> TASK OBJECTIVE
Rewrite the lines below as one numbered list that skips blank lines and leaves out the pictures.

****************************************

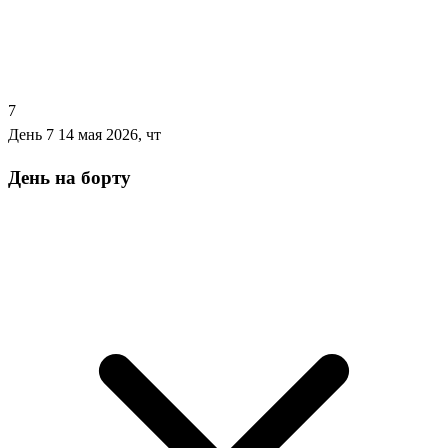
7
День 7
14 мая 2026, чт
День на борту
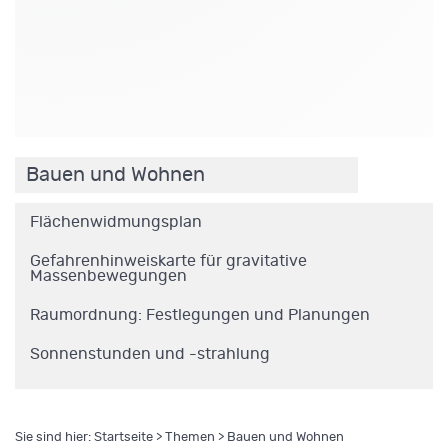
.
Bauen und Wohnen
Flächenwidmungsplan
Gefahrenhinweiskarte für gravitative
Massenbewegungen
Raumordnung: Festlegungen und Planungen
Sonnenstunden und -strahlung
Sie sind hier:
Startseite
>
Themen
> Bauen und Wohnen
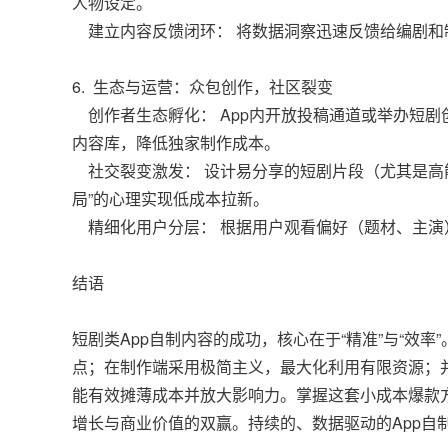
人物设定。
建立内容反馈闭环： 将数据洞察迅速反馈给编剧和
6. 生态与运营：众包创作，社区裂变
创作者生态孵化： App内开放投稿通道或举办短剧
内容库，降低独家制作成本。
社交裂变激发： 设计易分享的短剧片段（尤其是高
局”的心理实现低成本拉新。
精细化用户分层： 根据用户观看偏好（题材、主演
结语
短剧类App自制内容的成功，核心在于“精准”与“效
点；在制作端采用极简主义，最大化利用有限资源；
能有效摊薄成本并放大影响力。掌握这套小成本爆款
增长与商业价值的双赢。持续的、数据驱动的App自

****************************************

> RESULT OF THE EXERCISE
1. 7
2. День 7
3. 14 мая 2026, чт
4. День на борту
5. .
6. Bauen und Wohnen
7. Flächenwidmungsplan
8. Gefahrenhinweiskarte für gravitative
9. Massenbewegungen
10. Raumordnung: Festlegungen und Planungen
11. Sonnenstunden und -strahlung
12. Sie sind hier:
13. Startseite
14. >
15. Themen
16. > Bauen und Wohnen
17. 人物设定。
18. 建立内容反馈闭环： 将数据洞察迅速反馈给编剧和
19. 6. 生态与运营：众包创作，社区裂变
20. 创作者生态孵化： App内开放投稿通道或举办短剧
21. 内容库，降低独家制作成本。
22. 社交裂变激发： 设计易分享的短剧片段（尤其是高
23. 局”的心理实现低成本拉新。
24. 精细化用户分层： 根据用户观看偏好（题材、主演
25. 结语
26. 短剧类App自制内容的成功，核心在于“精准”与“效
27. 点；在制作端采用极简主义，最大化利用有限资源；
28. 能有效摊薄成本并放大影响力。掌握这套小成本爆款
29. 增长与商业价值的双赢。持续的、数据驱动的App自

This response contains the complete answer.